- **LISTED ENTRIES**

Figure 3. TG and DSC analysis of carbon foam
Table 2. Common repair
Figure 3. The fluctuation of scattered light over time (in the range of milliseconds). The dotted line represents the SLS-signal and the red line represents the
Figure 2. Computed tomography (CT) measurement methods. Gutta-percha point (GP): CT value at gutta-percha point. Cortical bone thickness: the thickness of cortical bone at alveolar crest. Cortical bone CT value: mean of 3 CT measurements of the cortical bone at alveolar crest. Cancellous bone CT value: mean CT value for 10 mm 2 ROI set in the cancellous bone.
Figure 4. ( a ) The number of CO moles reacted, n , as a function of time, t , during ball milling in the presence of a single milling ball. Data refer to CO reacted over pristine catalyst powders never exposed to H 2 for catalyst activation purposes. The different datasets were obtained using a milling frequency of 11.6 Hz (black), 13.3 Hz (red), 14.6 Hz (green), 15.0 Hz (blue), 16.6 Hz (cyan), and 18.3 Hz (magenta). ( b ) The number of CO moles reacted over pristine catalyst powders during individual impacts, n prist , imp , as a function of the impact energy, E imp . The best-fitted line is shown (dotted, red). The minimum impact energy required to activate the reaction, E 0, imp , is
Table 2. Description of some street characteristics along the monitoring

* * *

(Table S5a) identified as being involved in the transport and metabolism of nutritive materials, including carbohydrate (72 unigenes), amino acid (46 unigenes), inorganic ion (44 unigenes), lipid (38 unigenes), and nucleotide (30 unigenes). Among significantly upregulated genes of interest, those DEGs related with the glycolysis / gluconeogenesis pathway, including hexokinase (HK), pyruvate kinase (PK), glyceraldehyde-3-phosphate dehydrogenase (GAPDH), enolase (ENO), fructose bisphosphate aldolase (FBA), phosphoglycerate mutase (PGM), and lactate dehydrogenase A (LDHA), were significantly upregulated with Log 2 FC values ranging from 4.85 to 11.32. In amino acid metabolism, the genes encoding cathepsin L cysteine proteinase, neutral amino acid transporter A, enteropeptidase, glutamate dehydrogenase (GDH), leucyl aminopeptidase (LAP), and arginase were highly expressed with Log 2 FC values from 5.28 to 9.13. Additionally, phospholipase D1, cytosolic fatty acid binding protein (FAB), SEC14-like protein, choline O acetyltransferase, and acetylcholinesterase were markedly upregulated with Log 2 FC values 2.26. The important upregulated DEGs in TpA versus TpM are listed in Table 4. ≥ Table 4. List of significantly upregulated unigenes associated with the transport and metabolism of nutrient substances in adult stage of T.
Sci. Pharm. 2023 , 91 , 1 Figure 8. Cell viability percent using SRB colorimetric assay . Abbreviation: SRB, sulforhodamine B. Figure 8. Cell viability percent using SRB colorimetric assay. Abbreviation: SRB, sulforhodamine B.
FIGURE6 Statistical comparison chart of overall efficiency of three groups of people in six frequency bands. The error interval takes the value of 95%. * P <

- **WORK TASK**
Wherever the line holding "Table 2. Common repair" falls in the entries above, copy exactly from it through the line holding "Figure 3. The", inclusive, and add nothing.

- **ANSWER SECTION**
Table 2. Common repair
Figure 3. The fluctuation of scattered light over time (in the range of milliseconds). The dotted line represents the SLS-signal and the red line represents the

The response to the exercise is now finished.